Mengenakan kain batik atau sarung yang dililit rapi di pinggang, serta nyiru (bakul) berisi hasil bumi di atas kepala, perempuan-perempuan itu menyusuri jalanan kampung dan kota.

Mereka dikenal sebagai papalele, simbol kemandirian ekonomi dan keteguhan perempuan Maluku yang kini telah ditetapkan sebagai Warisan Budaya Takbenda (WBTb) Indonesia oleh Kementerian Kebudayaan Republik Indonesia.

Di Kota Ambon, aktivitas papalele mudah ditemukan di pagi hari. Para perempuan menjajakan ikan segar, sayuran, hasil kebun, hingga kue tradisional dari daerah pesisir maupun pegunungan. Dengan berjalan kaki atau menumpang angkutan umum, para papalele menjadi penghubung antara produsen di desa dan konsumen di kota.

Tradisi papalele bukan sekadar aktivitas ekonomi, melainkan juga cermin dari sistem sosial dan budaya masyarakat Maluku yang telah terjaga selama ratusan tahun.

Di tengah perubahan zaman dan maraknya transaksi digital, keberadaan papalele masih bertahan dan terus menarik perhatian, bukan hanya sebagai fenomena ekonomi rakyat, tetapi juga sebagai identitas budaya daerah.

Kepala Dinas Pariwisata dan Kebudayaan (Disparbud) Kota Ambon, Christian Tukloy, mengatakan bahwa tradisi papalele kini bukan hanya dipandang sebagai aktivitas ekonomi informal, melainkan sebagai bagian penting dari warisan budaya yang mencerminkan filosofi hidup masyarakat Maluku.

“Papalele adalah bentuk nyata dari kemandirian perempuan Maluku. Mereka bukan hanya pedagang, tetapi juga agen budaya dan ekonomi keluarga. Karena itu, Pemerintah Kota Ambon bersama Kementerian Kebudayaan mengusulkan papalele sebagai Warisan Budaya Takbenda dan kini berhasil ditetapkan,” ujar Tukloy.

Tugas ::
Tuliskan kembali tanpa perubahan bagian teks tentang tradisi papalele, dimulai dari "Mereka dikenal sebagai" dan berakhir pada "identitas budaya daerah.".

Entri Data ::
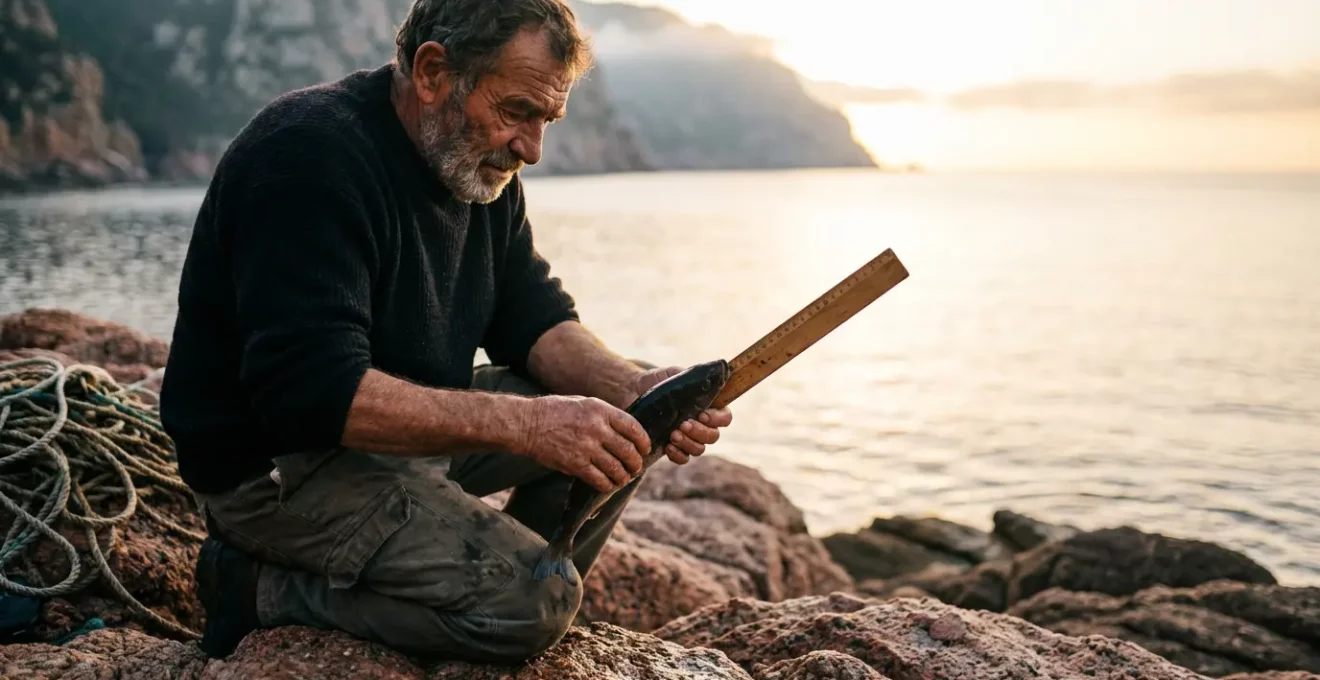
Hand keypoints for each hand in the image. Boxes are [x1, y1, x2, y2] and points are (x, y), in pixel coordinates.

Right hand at [520, 395, 650, 492]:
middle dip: (636, 463)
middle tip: (635, 467)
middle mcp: (596, 428)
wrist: (527, 424)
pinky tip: (608, 485)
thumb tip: (625, 430)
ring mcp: (586, 447)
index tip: (645, 449)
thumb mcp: (583, 403)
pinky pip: (599, 480)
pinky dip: (607, 485)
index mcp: (600, 410)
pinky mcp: (575, 464)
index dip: (643, 441)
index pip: (633, 428)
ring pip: (616, 469)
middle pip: (628, 451)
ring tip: (623, 478)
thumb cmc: (554, 412)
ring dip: (623, 477)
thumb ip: (604, 415)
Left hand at [628, 366, 733, 464]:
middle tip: (683, 424)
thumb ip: (694, 377)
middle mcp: (702, 424)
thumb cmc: (658, 381)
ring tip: (673, 434)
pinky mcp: (673, 447)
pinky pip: (683, 458)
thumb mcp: (676, 374)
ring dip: (688, 443)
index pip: (725, 418)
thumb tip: (710, 375)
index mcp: (708, 406)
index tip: (702, 415)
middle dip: (700, 432)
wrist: (634, 391)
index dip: (717, 419)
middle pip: (713, 436)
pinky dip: (678, 455)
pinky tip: (668, 446)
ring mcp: (688, 437)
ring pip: (699, 449)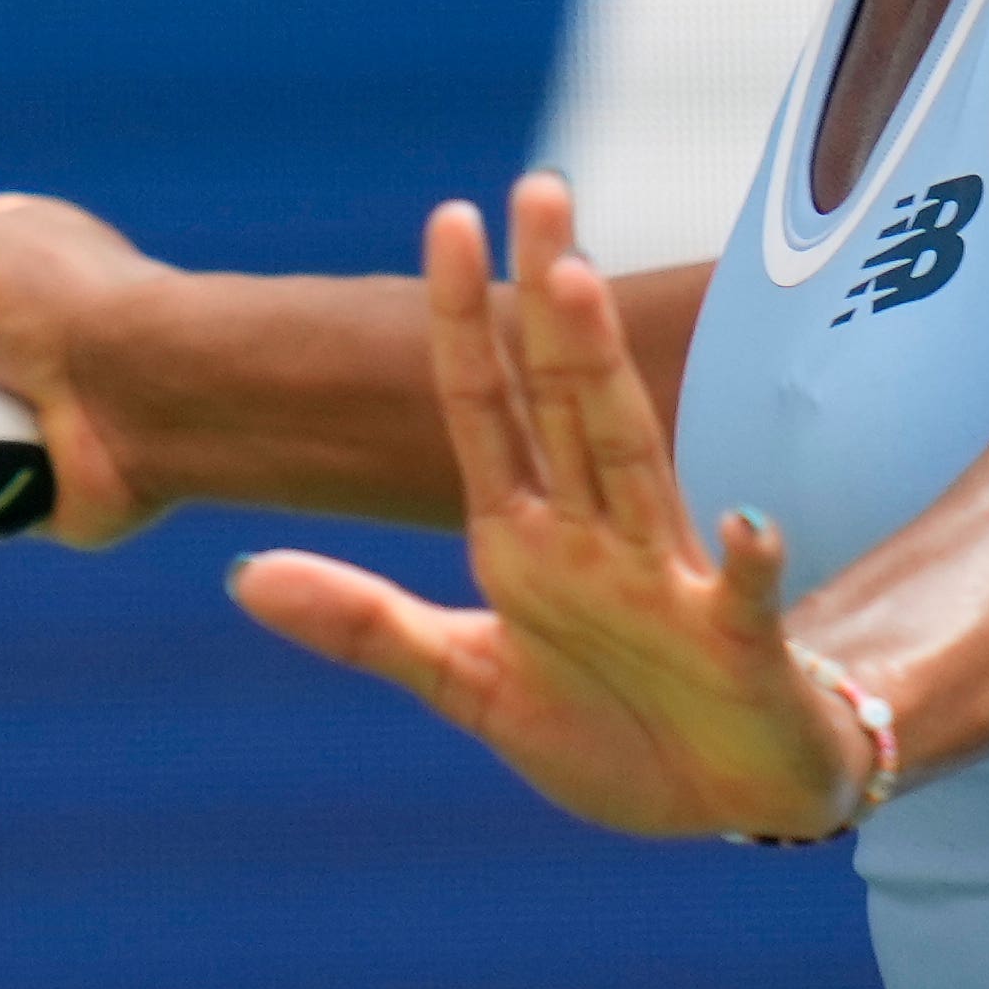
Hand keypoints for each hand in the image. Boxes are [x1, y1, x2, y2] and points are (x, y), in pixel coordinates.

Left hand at [229, 174, 869, 839]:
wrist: (724, 800)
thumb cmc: (608, 729)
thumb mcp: (468, 683)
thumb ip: (366, 624)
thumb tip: (242, 574)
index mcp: (527, 539)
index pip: (486, 407)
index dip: (462, 319)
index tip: (447, 217)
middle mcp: (598, 536)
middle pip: (567, 397)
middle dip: (546, 299)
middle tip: (538, 188)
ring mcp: (668, 580)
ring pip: (634, 460)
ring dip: (605, 376)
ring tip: (577, 288)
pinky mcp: (737, 641)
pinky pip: (740, 595)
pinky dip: (746, 562)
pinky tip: (745, 525)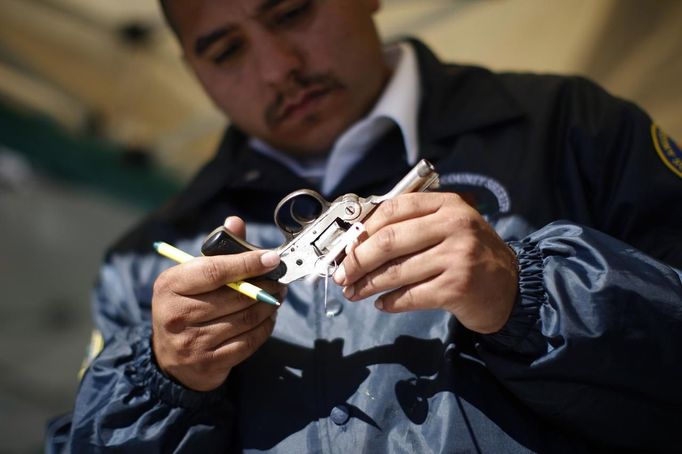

Jawaban Tugas ::
Mereka dikenal sebagai papalele, simbol kemandirian ekonomi dan keteguhan perempuan Maluku yang kini telah ditetapkan sebagai Warisan Budaya Takbenda (WBTb) Indonesia oleh Kementerian Kebudayaan Republik Indonesia.

Di Kota Ambon, aktivitas papalele mudah ditemukan di pagi hari. Para perempuan menjajakan ikan segar, sayuran, hasil kebun, hingga kue tradisional dari daerah pesisir maupun pegunungan. Dengan berjalan kaki atau menumpang angkutan umum, para papalele menjadi penghubung antara produsen di desa dan konsumen di kota.

Tradisi papalele bukan sekadar aktivitas ekonomi, melainkan juga cermin dari sistem sosial dan budaya masyarakat Maluku yang telah terjaga selama ratusan tahun.

Di tengah perubahan zaman dan maraknya transaksi digital, keberadaan papalele masih bertahan dan terus menarik perhatian, bukan hanya sebagai fenomena ekonomi rakyat, tetapi juga sebagai identitas budaya daerah.